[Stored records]
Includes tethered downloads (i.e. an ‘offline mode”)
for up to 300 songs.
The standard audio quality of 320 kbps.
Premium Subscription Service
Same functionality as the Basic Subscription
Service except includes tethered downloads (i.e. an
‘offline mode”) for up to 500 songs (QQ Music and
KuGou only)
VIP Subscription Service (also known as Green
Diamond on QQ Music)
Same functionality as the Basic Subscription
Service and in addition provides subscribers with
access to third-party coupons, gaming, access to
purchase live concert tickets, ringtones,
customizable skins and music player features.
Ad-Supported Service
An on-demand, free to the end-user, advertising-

### PROBLEM TO WORK ON:
Rewrite the text lines from all the items above as a JSON list of strings, one string per line, leaving out blank lines.

### ANSWER TO THIS EXERCISE:
[
  "Includes tethered downloads (i.e. an ‘offline mode”)",
  "for up to 300 songs.",
  "The standard audio quality of 320 kbps.",
  "Premium Subscription Service",
  "Same functionality as the Basic Subscription",
  "Service except includes tethered downloads (i.e. an",
  "‘offline mode”) for up to 500 songs (QQ Music and",
  "KuGou only)",
  "VIP Subscription Service (also known as Green",
  "Diamond on QQ Music)",
  "Same functionality as the Basic Subscription",
  "Service and in addition provides subscribers with",
  "access to third-party coupons, gaming, access to",
  "purchase live concert tickets, ringtones,",
  "customizable skins and music player features.",
  "Ad-Supported Service",
  "An on-demand, free to the end-user, advertising-"
]